(Data lines)
+ + + + + + +

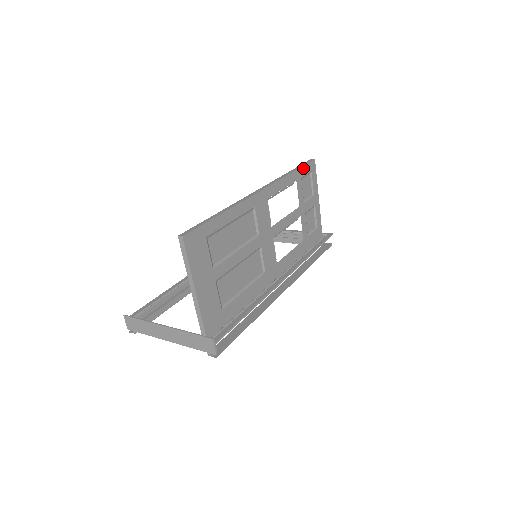
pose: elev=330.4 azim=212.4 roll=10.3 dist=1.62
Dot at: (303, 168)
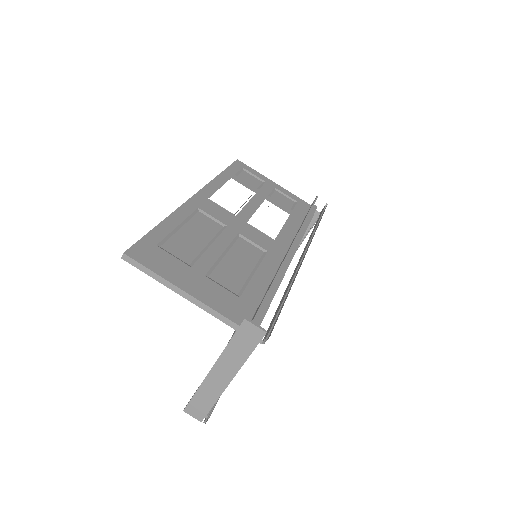
Dot at: (230, 168)
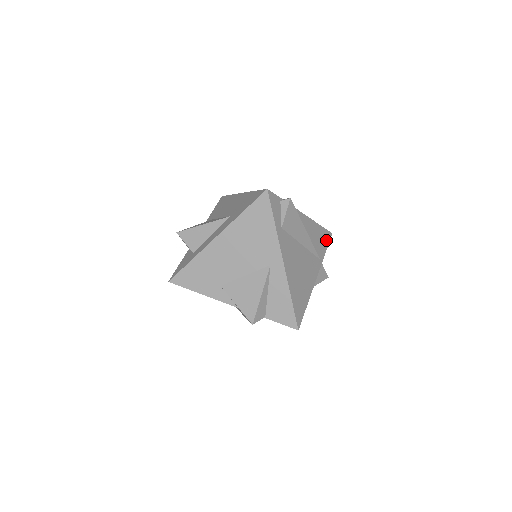
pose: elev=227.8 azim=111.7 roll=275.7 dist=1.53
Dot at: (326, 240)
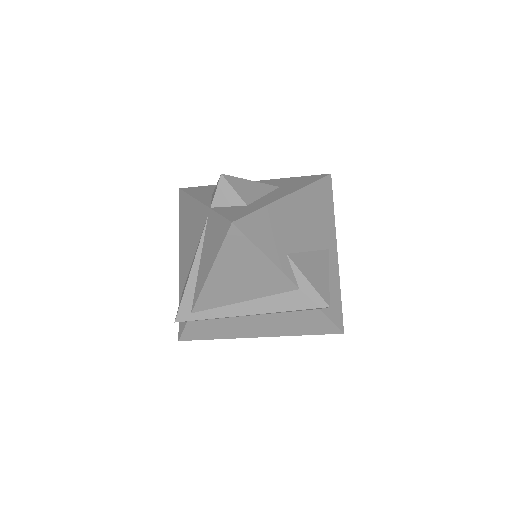
Dot at: occluded
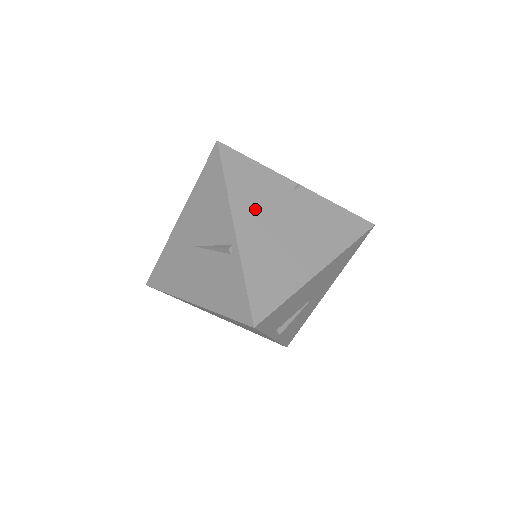
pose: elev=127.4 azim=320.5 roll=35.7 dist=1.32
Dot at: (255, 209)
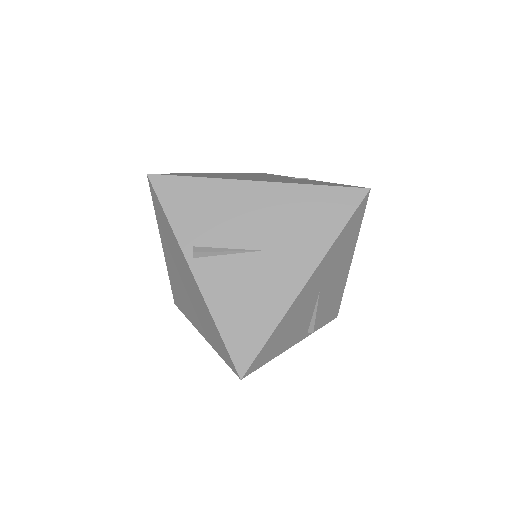
Dot at: (247, 175)
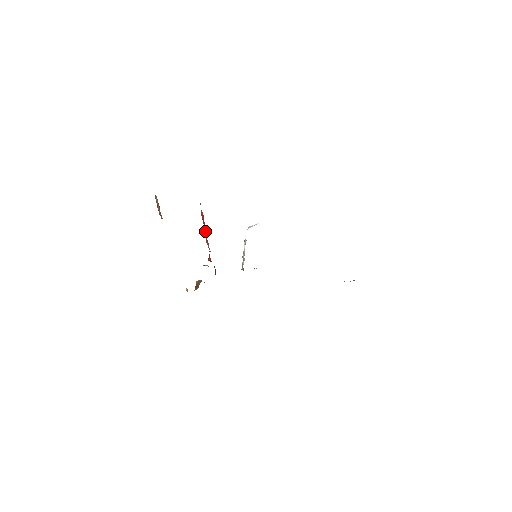
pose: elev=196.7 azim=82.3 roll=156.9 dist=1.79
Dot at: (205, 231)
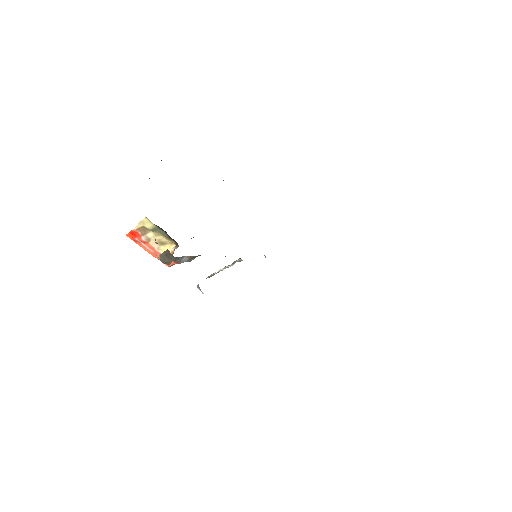
Dot at: occluded
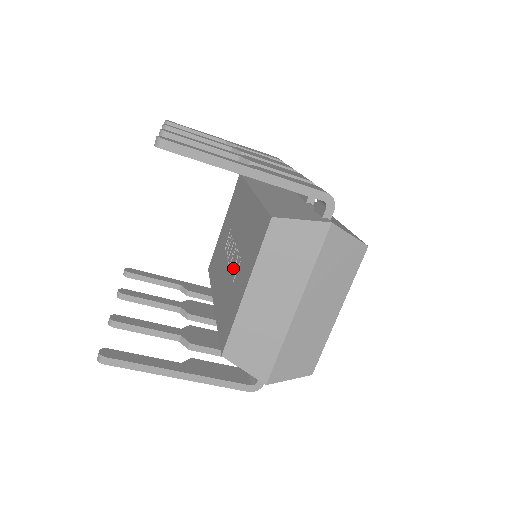
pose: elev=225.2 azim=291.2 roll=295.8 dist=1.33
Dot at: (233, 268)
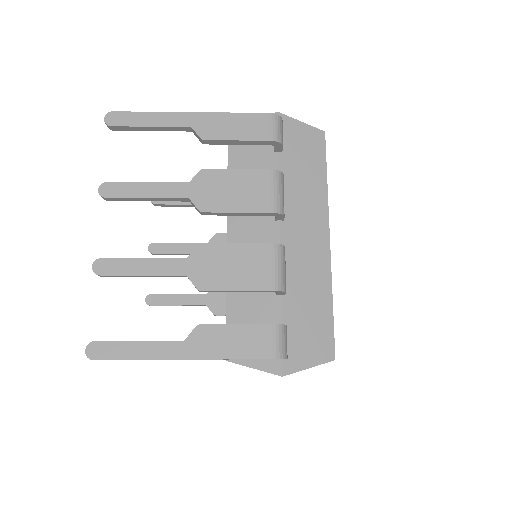
Dot at: occluded
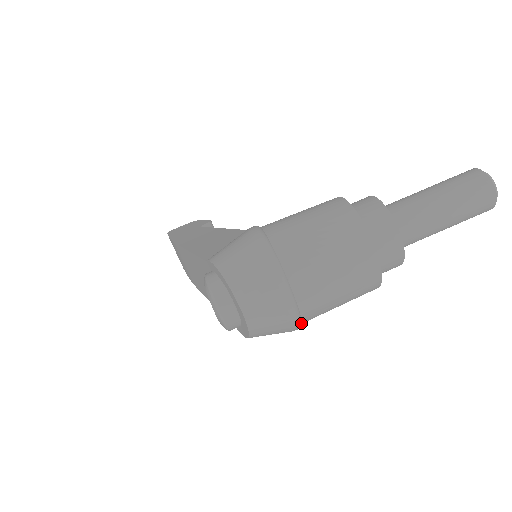
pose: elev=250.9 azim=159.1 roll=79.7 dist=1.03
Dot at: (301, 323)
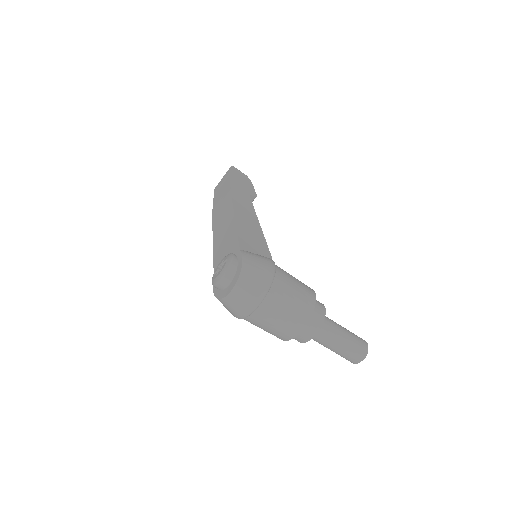
Dot at: occluded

+ + + + + + +

(WORK TO DO): Rewrite each line of the records above as a JSON list of strings, one string per line and no blank lines. Leave the pictures out of the answer.

(CORRECT ANSWER):
[
  "pose: elev=330.4 azim=212.4 roll=10.3 dist=1.62",
  "Dot at: (303, 168)",
  "Dot at: (230, 168)",
  "pose: elev=227.8 azim=111.7 roll=275.7 dist=1.53",
  "Dot at: (326, 240)",
  "Dot at: occluded",
  "pose: elev=127.4 azim=320.5 roll=35.7 dist=1.32",
  "Dot at: (255, 209)",
  "Dot at: (247, 175)",
  "pose: elev=196.7 azim=82.3 roll=156.9 dist=1.79",
  "Dot at: (205, 231)",
  "Dot at: occluded",
  "pose: elev=225.2 azim=291.2 roll=295.8 dist=1.33",
  "Dot at: (233, 268)",
  "Dot at: occluded",
  "pose: elev=250.9 azim=159.1 roll=79.7 dist=1.03",
  "Dot at: (301, 323)",
  "Dot at: occluded"
]